As piadas ele gostava de inventar: “Não vou mais à missa de São Pedro não! Ah, eu chego lá, parece que Jesus tá me chamando, não vou lá não!” Ria desmanchando o certo receio que causara na nossa infância. Jaredão punha moral, a gente estremecia, mas também sentia uma coisa assim de acolhimento e proteção.

Uma vez deu um espalho na filha Vânia que curtia uma fossa com a amiga Eliana Carraro pelos amores platônicos, ouvindo “Love of my life”:              

“- Podem parar! Chorando por causa de marmanjo folgado?  Tomem vergonha na cara, vocês têm que se valorizar mais!” Bravo e protetor.

“Na hora em que ele vinha chamar a atenção, eu tremia até as canelas”, conta rindo a filha Edina, lembrando mais ainda do seu jeito divertido:

“- Ô pai, fulano de tal morreu.”

“- Coitado. Antes ele do que eu, minha filha.”

Firme e cuidadoso, era ele quem tomava conta da prole quando a esposa, Ludovina, trabalhava em três turnos ou estudava em São João Del Rey. Imagina olhar sete crianças (Vânia, Nair, Beth, Antônio Alfredo, Edina, Cláudia e Renata) com seus respectivos amigos que enchiam a casa. Agora estão explicados os cabelos fortemente penteados pra trás. “Puxava até nossos olhos”, recorda Edina.     

Lá de casa se ouvia a alegria da casa vizinha.

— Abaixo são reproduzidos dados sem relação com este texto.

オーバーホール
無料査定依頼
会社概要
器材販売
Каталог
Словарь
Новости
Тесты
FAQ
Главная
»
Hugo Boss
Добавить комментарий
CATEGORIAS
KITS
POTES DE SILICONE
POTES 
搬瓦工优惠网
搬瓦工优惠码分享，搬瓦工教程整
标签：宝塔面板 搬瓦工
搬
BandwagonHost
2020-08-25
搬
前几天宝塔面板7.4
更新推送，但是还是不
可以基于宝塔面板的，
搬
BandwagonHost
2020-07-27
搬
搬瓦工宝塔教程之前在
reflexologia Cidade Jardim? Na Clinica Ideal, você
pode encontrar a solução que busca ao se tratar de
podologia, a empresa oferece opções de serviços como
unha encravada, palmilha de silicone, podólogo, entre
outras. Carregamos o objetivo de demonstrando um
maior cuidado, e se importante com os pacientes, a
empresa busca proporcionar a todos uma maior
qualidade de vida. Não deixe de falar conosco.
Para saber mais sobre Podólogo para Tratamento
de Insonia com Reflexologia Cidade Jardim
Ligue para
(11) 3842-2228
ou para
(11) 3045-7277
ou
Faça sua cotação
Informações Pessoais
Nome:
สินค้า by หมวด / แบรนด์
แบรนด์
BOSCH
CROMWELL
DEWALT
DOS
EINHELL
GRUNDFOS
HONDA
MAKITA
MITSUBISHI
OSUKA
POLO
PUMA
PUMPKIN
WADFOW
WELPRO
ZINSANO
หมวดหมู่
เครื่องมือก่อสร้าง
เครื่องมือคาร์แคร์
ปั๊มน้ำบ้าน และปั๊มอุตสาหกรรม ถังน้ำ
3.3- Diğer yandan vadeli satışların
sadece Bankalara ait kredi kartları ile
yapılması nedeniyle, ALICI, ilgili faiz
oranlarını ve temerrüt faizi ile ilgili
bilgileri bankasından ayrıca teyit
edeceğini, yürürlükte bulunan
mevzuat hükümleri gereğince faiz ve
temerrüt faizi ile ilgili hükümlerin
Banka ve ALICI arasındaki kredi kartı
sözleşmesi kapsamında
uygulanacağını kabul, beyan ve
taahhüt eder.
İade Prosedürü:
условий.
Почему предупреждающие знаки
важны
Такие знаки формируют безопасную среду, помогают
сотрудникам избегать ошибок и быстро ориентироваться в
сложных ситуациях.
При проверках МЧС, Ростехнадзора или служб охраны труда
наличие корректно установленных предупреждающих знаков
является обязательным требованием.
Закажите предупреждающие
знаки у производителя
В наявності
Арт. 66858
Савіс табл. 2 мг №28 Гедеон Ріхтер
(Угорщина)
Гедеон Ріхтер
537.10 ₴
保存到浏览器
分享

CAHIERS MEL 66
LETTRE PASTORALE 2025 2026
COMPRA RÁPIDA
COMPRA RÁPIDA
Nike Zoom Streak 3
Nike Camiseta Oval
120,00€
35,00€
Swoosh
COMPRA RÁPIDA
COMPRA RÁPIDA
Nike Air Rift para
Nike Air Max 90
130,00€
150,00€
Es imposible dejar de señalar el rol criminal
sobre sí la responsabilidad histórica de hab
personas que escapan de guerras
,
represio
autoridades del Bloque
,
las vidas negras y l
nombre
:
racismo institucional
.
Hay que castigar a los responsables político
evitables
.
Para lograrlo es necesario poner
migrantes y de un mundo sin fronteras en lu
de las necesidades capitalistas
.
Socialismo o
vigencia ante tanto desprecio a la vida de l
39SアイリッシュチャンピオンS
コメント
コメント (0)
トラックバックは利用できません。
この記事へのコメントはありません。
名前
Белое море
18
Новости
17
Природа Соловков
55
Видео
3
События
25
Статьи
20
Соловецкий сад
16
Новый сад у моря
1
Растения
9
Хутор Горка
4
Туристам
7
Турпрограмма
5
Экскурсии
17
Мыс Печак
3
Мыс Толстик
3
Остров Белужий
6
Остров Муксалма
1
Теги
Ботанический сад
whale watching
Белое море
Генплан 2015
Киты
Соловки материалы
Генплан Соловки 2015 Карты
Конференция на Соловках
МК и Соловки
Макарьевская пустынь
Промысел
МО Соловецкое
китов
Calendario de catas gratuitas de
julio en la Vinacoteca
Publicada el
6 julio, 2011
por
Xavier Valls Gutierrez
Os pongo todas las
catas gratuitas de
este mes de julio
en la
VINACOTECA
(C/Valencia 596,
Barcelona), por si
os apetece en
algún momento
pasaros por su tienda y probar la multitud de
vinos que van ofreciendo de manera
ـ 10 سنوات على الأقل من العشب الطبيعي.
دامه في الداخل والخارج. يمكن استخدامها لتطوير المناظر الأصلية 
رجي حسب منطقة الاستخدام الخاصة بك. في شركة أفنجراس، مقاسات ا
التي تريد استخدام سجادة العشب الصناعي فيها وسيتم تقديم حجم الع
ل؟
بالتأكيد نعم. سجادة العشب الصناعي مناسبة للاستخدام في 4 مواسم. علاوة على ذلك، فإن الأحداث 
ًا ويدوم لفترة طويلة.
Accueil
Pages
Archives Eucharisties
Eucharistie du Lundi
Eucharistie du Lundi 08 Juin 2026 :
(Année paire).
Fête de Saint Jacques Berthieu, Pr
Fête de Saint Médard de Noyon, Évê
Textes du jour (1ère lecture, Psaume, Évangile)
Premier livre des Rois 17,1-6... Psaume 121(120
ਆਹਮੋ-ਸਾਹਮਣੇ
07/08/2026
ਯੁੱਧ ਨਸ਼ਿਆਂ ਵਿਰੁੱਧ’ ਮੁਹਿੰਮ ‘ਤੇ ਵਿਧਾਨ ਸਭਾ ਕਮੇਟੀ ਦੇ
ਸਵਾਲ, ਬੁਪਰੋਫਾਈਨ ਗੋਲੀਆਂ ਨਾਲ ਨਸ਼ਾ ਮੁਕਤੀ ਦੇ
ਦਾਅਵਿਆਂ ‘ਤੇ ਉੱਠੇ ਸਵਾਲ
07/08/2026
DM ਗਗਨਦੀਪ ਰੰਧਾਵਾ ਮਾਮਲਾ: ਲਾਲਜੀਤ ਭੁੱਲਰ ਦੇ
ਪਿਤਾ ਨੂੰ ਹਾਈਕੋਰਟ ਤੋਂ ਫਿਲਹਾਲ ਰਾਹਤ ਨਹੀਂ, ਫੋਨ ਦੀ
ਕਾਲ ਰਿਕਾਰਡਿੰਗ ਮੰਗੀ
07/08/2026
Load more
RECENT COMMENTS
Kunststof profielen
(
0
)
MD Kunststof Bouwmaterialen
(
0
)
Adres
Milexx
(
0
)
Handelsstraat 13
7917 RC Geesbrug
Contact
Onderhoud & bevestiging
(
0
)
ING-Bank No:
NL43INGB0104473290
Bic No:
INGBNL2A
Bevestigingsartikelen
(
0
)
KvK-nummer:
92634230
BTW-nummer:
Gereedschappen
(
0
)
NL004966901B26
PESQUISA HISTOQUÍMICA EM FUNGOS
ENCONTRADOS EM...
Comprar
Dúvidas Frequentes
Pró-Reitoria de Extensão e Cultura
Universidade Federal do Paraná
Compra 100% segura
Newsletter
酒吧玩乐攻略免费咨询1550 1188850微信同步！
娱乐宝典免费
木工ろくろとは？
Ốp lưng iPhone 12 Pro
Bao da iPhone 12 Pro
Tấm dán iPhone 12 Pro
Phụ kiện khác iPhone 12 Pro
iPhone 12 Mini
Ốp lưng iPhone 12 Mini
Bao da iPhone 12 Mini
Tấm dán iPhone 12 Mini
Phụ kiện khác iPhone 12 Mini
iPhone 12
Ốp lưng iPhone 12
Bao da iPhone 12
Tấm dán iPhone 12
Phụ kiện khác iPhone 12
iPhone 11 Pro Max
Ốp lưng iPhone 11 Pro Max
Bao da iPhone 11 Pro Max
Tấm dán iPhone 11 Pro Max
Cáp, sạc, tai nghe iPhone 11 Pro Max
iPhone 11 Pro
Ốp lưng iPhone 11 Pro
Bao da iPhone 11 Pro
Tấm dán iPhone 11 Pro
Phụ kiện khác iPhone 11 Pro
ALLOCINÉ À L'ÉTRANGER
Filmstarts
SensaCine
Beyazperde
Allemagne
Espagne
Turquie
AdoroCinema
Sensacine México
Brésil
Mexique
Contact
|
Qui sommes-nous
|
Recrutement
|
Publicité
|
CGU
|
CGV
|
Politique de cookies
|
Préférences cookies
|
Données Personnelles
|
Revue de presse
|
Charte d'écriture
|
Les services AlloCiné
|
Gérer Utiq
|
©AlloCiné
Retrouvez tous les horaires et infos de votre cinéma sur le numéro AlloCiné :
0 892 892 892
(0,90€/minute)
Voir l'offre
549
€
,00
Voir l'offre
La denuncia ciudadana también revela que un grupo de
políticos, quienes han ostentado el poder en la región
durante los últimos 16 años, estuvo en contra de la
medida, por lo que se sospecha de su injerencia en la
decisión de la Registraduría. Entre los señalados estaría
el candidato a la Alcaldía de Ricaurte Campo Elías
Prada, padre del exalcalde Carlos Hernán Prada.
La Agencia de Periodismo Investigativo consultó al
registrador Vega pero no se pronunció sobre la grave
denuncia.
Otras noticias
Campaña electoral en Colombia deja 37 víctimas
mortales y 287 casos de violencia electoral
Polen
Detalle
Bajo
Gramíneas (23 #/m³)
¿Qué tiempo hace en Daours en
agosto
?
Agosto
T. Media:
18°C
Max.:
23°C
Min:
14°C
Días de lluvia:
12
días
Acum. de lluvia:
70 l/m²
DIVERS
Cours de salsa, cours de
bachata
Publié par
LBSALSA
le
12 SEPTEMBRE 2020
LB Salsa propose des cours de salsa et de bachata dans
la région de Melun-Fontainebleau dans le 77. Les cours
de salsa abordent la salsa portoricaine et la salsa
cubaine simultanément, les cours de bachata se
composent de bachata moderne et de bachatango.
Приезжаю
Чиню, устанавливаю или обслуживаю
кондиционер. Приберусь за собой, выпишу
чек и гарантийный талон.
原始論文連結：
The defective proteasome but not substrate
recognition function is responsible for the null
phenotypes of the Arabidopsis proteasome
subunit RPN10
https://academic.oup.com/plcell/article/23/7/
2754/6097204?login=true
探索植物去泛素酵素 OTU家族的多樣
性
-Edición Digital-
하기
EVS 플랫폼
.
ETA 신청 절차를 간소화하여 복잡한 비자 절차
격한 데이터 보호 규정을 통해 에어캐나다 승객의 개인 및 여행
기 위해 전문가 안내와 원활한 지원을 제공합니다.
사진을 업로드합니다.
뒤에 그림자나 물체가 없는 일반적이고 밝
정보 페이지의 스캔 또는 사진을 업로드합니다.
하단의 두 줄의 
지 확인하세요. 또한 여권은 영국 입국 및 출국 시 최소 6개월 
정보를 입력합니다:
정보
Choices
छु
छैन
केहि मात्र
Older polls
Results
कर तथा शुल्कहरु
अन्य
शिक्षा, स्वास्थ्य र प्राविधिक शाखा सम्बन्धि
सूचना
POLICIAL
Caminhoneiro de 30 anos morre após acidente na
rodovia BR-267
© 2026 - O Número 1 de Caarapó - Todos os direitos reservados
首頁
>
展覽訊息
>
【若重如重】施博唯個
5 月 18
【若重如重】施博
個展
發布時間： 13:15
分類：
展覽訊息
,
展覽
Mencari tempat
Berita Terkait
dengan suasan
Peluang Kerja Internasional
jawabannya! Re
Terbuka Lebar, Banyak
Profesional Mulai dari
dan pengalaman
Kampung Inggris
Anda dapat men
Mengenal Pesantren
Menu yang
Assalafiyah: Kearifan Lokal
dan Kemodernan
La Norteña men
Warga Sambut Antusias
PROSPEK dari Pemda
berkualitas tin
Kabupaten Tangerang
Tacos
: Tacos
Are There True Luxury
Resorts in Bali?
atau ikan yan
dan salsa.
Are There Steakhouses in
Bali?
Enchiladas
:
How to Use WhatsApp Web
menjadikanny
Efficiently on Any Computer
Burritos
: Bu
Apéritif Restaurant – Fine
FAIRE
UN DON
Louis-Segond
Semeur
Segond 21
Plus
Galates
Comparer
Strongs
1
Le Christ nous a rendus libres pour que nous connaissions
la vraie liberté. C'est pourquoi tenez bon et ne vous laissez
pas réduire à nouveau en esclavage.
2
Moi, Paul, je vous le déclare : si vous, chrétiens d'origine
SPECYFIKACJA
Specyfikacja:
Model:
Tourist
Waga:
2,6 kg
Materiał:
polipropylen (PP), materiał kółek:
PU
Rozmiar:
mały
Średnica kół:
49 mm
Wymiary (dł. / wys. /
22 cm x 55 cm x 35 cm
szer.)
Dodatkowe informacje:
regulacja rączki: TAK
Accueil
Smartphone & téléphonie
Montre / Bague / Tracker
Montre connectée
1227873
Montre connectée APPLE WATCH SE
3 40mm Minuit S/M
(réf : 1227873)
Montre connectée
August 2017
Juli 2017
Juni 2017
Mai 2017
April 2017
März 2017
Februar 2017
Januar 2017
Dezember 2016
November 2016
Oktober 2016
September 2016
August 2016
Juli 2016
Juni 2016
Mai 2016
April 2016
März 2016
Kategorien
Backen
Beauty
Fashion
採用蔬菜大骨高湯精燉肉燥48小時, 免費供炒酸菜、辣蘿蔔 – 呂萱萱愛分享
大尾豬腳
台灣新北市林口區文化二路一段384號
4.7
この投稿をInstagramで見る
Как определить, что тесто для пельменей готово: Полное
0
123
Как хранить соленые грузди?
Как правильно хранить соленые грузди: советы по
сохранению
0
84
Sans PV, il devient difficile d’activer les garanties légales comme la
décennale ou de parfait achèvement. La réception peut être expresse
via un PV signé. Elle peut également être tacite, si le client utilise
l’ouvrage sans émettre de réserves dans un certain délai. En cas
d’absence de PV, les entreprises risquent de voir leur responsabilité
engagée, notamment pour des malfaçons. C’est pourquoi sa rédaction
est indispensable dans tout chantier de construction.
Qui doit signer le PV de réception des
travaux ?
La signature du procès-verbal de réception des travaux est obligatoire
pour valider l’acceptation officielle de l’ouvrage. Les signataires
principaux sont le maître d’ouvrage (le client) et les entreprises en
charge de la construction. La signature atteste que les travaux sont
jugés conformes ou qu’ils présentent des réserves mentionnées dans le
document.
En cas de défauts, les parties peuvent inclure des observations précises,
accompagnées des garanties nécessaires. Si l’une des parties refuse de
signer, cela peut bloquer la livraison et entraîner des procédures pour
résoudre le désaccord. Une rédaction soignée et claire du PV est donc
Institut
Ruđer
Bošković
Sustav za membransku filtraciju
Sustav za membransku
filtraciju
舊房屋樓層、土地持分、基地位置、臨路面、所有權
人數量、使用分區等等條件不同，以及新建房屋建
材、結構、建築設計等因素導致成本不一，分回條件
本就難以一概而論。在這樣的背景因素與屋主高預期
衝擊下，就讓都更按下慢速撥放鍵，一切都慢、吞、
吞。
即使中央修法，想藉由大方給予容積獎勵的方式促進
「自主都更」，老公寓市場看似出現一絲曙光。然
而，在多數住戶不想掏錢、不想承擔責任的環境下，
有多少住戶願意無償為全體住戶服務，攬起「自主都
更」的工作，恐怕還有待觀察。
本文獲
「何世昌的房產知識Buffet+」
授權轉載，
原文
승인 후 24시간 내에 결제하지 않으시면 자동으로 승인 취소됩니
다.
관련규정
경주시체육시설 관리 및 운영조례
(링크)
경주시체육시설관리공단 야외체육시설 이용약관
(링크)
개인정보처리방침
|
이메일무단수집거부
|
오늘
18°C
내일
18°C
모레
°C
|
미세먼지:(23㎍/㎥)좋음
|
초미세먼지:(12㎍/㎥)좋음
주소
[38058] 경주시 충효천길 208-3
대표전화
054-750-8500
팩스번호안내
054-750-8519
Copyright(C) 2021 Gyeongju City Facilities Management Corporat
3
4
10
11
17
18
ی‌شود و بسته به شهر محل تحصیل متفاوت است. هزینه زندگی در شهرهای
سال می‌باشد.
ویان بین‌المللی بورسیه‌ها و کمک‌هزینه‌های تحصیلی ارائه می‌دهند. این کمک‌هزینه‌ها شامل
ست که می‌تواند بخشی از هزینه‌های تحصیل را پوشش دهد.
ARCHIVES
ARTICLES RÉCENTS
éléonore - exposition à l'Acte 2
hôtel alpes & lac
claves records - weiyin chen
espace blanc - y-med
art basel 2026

Risadas, casos, bate-papos. Seu Antônio conversando com os conhecidos que passavam. E a prosa, quase sempre, futebol.           

 Treinador do Pontenovense Futebol Clube (PFC), o Baêta, montou um time de base e os fez campeões do titular. “Xerifão, se deixasse ele dava até tapa na orelha. O técnico Jared administrava a garotada na maior categoria”, lembra com carinho o zagueiro José Flávio dos Santos, Zezé Didite. Ele educava. Numa viagem, deu aquela bronca nos adolescentes que acabaram com a comida: “Vocês não comem em casa? Que falta de educação!” Nas vitórias e nas derrotas, o grupo era unido. Os que se destacavam, ele levava para times profissionais. Foi quem primeiro treinou o craque Reinaldo.

“- Mas por que para o Atlético, Jared?”

“- Foi o jeito, o Cruzeiro não quis.”

Além do futebol, Jaredão adorava música. “Era um pé de valsa”, conta a irmã Dorita. Não perdia um baile no Pontenovense, gostava de samba e de dançar. A filha Nair era a parceira preferida. “Os dois dançando era um espetáculo”, enfatiza Eliana Carraro.

Mais do que o esporte, a dança e a sua Vila Oliveira, Jared era apaixonado por Ludovina, sua esposa. Falar de Conceição é falar de Antônio. Assim se chamavam. Ela, tranquila, certinha. Ele, festeiro, brincalhão. “Pai trouxe leveza para a vida de mãe”, opinam as filhas Renata e Elizabeth. Um casal bonito que saía à rua de mãos dadas.

“- Cadê, Conceição?”, chega Antônio Jared ao céu.

“- Quem é aquele bonitão de terno marrom?”, Conceição Ludovina levanta os olhos do livro.

Aposto que ele vai tirá-la pra dançar.

Este perfil foi escrito com a preciosa ajuda de pessoas a quem muito agradeço: Edina da Conceição Rodrigues Pires, Eliana Marques Carraro, José Flávio dos Santos (Zezé Didite), Maria Helena Pires Vieira, Nair Auxiliadora Pires (Dorita), Renata Rodrigues Pires e Sílvia Regina Pires Cordeiro.